Fat transfer. Fat is taken from another place on your own body and injected beneath the surface of the skin to elevate depressed scars. This method of autologous fat transfer is usually used for deep contour defects caused by scarring from severe acne (nodules and cysts). Since the injected fat is reabsorbed into the skin over a period of 6 months to 2 years, the procedure usually must be repeated to maintain cosmetic benefit.
Chemabrasion. Also known as chemical or acid peels. Acids such as glycolic, salicylic, lactic or trichloroacetic acid are applied to the skin to induce peeling of the surface layer. Superficial peels are usually painless and require no anesthesia. Several rounds of the procedure may be necessary to attain cosmetic benefit. Deep scars may not be completely treated. The time period between peels are often when the skin appears swollen or red during the healing process.
Dermabrasion . Widely thought to be the most effective treatment for acne scars. Under local anesthesia (and sometimes other sedatives), a high-speed wire brush is used to remove the outermost layer of skin and alter the scar contours. Superficial scars may be removed altogether, and deeper scars may be reduced in depth. Dermabrasion does not work for all kinds of scars (ice-pick scars actually become more noticeable). In some people, dermabrasion may cause skin discolorization that require additional treatment. Cold compresses are recommended during the healing process.
Microdermabrasion. A surface form of dermabrasion, microdermabrasion uses aluminum oxide crystals passing through a vacuum tube to remove surface dead skin. This procedure stimulates new cell growth. Since only the very surface cells of the skin are removed, patients show minimal redness and swelling after the procedure. No anesthesia is required and very few side effects have been documented. Multiple procedures are often required and scars may not be significantly improved. Microdermabrasion works best for very mild cases of acne.
Laser Resurfacing. Currently, this is the most popular treatment. Lasers of various wavelengths and intensities are used to peel the surface layer of the skin in a controlled burn to recontour the scarred area.

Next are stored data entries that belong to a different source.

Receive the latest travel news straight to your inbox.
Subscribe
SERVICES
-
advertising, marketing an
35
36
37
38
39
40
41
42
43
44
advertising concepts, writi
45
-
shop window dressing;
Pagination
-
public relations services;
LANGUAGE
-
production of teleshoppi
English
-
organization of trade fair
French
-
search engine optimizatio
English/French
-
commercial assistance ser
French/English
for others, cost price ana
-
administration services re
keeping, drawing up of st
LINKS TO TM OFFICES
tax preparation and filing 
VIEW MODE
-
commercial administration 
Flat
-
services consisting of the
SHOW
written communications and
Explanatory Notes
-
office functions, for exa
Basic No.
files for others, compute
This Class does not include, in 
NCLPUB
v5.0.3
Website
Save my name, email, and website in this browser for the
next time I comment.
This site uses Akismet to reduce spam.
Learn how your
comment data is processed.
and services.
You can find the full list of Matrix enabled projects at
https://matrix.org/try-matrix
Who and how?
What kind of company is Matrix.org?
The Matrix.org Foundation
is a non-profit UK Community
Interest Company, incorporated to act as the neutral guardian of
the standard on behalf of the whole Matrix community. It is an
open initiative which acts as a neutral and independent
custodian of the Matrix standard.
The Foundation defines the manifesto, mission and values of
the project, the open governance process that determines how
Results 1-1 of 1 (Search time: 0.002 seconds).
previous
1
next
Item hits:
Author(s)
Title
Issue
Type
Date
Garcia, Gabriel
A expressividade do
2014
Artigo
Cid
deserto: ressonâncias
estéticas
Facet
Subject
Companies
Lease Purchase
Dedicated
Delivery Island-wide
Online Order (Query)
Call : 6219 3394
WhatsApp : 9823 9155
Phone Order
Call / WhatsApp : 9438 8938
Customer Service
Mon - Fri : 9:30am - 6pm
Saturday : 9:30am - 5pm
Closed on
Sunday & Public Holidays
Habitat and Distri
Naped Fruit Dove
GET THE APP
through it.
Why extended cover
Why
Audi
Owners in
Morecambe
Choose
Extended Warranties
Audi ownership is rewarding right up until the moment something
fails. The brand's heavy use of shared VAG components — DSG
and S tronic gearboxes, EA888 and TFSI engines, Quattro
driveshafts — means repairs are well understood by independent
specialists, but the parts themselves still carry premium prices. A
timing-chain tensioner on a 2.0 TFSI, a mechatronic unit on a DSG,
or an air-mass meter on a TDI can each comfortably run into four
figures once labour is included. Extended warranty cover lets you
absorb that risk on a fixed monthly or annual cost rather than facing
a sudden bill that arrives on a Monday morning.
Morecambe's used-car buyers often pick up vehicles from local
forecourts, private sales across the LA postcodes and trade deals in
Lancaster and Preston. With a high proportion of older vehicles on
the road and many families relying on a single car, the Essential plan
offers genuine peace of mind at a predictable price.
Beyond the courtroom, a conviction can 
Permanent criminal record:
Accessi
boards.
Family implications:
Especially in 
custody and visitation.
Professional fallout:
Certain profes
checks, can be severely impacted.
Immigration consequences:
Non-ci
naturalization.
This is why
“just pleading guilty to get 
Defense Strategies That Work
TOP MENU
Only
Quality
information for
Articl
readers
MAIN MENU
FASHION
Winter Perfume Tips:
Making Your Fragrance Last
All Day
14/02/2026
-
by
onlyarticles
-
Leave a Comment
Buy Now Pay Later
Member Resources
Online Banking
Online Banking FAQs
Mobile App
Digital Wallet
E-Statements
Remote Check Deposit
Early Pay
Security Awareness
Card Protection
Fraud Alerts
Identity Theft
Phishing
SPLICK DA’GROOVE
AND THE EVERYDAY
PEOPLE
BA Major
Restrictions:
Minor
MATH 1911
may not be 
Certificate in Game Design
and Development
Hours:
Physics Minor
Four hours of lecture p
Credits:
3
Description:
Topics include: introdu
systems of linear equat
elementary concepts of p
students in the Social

This stimulates new skin and collagen growth at the site of treatment. The type of laser used varies with intended use to be determined on an individual basis. In some cases, skin tissue may be removed with more powerful lasers such as the carbon dioxide laser and the YAG laser. Often times, a single treatment is all that will be necessary to achieve permanent results. Because the skin absorbs powerful bursts of energy from the laser, there may be post-treatment redness and tenderness for several weeks to several months. There is also a small risk of skin discoloration due to sun exposure post treatment.
Punch Excision. This is a form of skin surgery useful in some cases of ice-pick scars. Using a punch tool, individual ice-pick scars may be removed by excising the scar down to the layer of subcutaneous fat. The resulting hole in the skin is repaired with sutures or with a small skin graft. Subcision is a surgical technique in which a probe is used to lift the scar tissue away from unscarred deeper tissue. Blood pools underneath the scar and promotes new connective tissue formation. The scar that once was depressed has now been surgical elevated.